‹ Zurück zur Übersicht
lpenverein/N. Span | Kesselwandferner und Gepatschferner vom Brandenburger Haus

© lpenverein/N. Span | Kesselwandferner und Gepatschferner vom Brandenburger Haus

Starke Gletscherrückgänge im Hitzesommer 2015

Das Jahr 2015 war noch wärmer als der bisherige Extremsommer 2003. Die Eisriesen konnten sich in der gesamten Messperiode kaum ausruhen. Der Gletscherbericht des Alpenvereins bestätigt eine erhebliche Abschmelzung.

Der aktuelle Gletscherbericht des Österreichischen Alpenvereins (ÖAV) zeigt, dass der durchschnittliche Längenverlust der Gletscher mit 22,6 Metern mehr als doppelt so groß ist wie im Vorjahr.

Es war ein schwieriges Jahr für die Gletscher in Österreich. Im Berichtsjahr 2014/2015 sind rund 80 Gletscher mehr als doppelt so weit wie im Vorjahr zurückgeschmolzen, drei davon sogar mehr als 100 m. Nur ein Gletscher ist unverdrossen wenige Meter vorgestoßen (Winklkees, Ankogel-Hochalmspitz Gruppe). Die Anzahl der stationären Gletscher hat sich gegenüber dem vorigen Jahr in etwa halbiert. Das Schwinden von Österreichs größtem Gletscher, der Pasterze, liegt im Berichtsjahr mit einem Verlust von -54,4 m aber in derselben Größenordnung wie in den Vorjahren.

Warme Temperaturen lassen Gletscher schmelzen

Die Gletscherrückgänge im vergangenen Jahr erklärt Dr. Andrea Fischer, Glaziologin und Leiterin des Alpenverein-Gletschermessdienstes, unter anderem mit dem Hitzesommer: „Der Sommer 2015 war um mehr als 2°C wärmer als im langjährigen Mittel. Lange andauernde Hochdrucklagen und das Ausbleiben sommerlicher Schneefälle, das sind die Zutaten für ein viel zu warmes Messjahr und damit Grund für die aktuellen Gletscherrückgänge.“ Wie die Messergebnisse zeigen, waren alle Monate bis auf den September zu warm. Im Hochsommer fehlten Kaltlufteinbrüche mit Schneefällen auf den Gletschern und auch die nächtliche Abkühlung konnte die Schmelze in den extrem warmen Monaten nicht unterbrechen und setzte so den Gletschern nochmals zu.

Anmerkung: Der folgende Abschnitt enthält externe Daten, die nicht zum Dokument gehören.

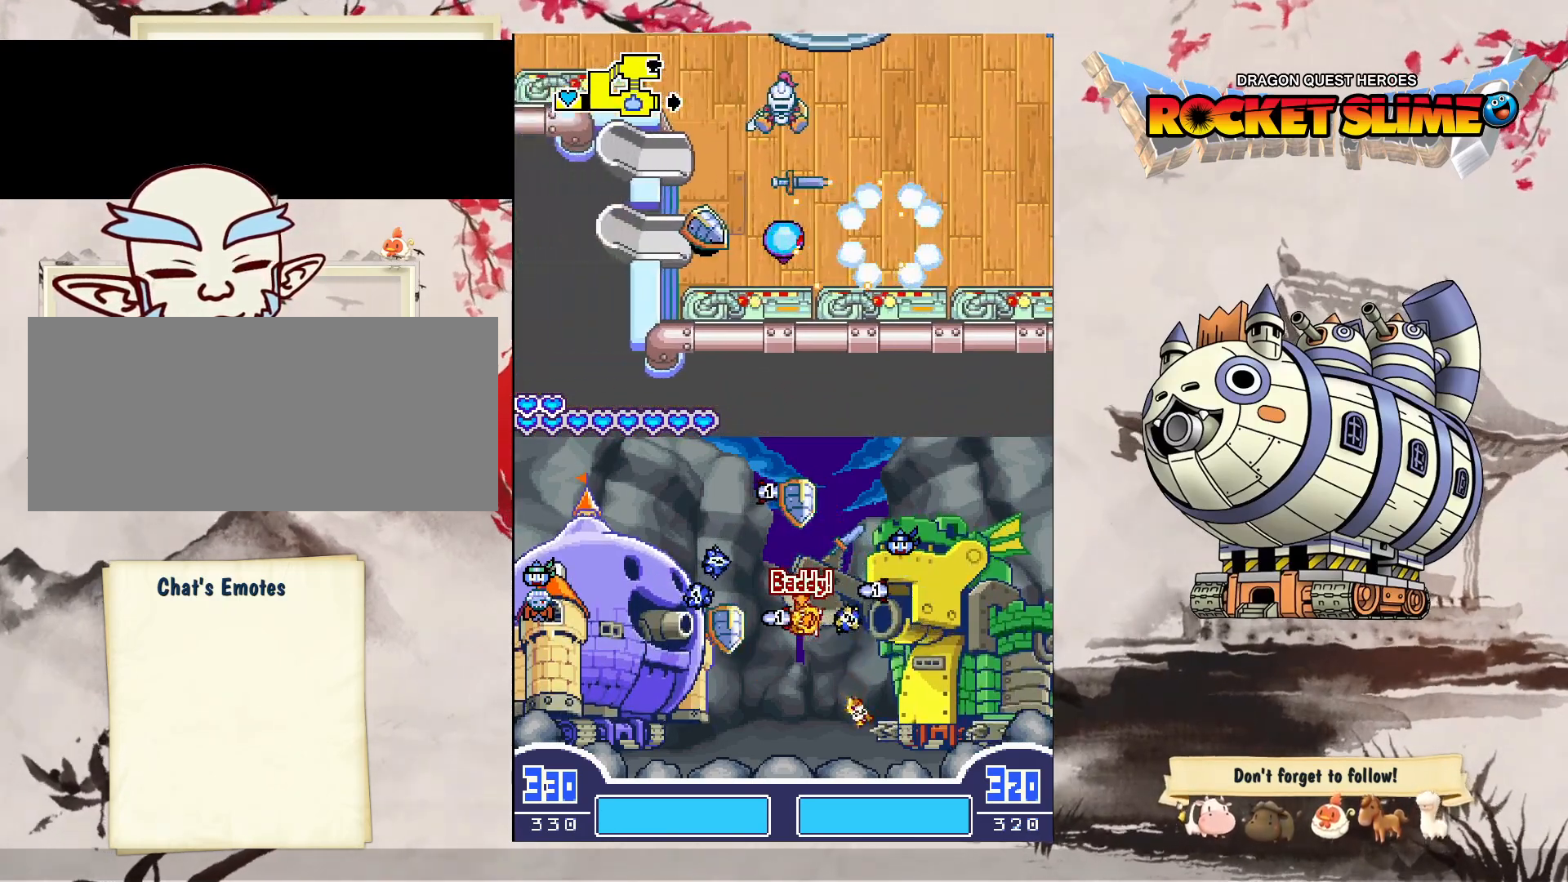
{"dt_ms": 1000, "buttons": [], "left_stick": "center", "right_stick": "center"}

Drei Gletscher mit mehr als 100 m Längenverlust

Von den 92 beobachteten Gletschern war kein Gletscher schneebedeckt, in Summe sind 96% der vermessenen Gletscher zurückgegangen. Für das Jahr 2014/15 ergibt sich somit ein mittlerer Längenverlust von -22,6 m. Das liegt deutlich über den Werten der Vorjahre, denn das letzte Mal wurden 2007 und 2003 ähnlich hohe Werte erreicht. Im Vorjahr betrug der Rückgang etwa die Hälfte und es gab keinen Rückgang über 100 m. Das Hornkees in den Zillertaler Alpen wurde um -136,0 m kürzer. Der Zerfall der Zunge des Gepatschferners in den Ötztaler Alpen setzte sich mit einem Längenverlust von         -121,5 m weiter fort und auch der Taschachferner im Pitztal verlor -101,0 m an Länge. Wie schon in den Vorjahren zeigen die großen Gletscher Österreichs, die weit ins Tal hinunterreichen, die stärksten Verluste.

125 Jahre Gletschermessdienst des Alpenvereins

Die ehrenamtlichen Glet­schermesser begeben sich je­den Sommer in die Gletscherregionen, um Längenmessungen vorzunehmen und Fließgeschwindigkeit und Oberflächenhöhe zu erfassen.

„Nur durch ihren unermüdlichen und vor allem ehrenamtlichen Einsatz sind diese langfristigen Messreihen und Erkenntnisse überhaupt möglich“, würdigt Ingrid Hayek, Vizepräsidentin des Österreichischen Alpenvereins, den Einsatz der „Gletscherknechte“.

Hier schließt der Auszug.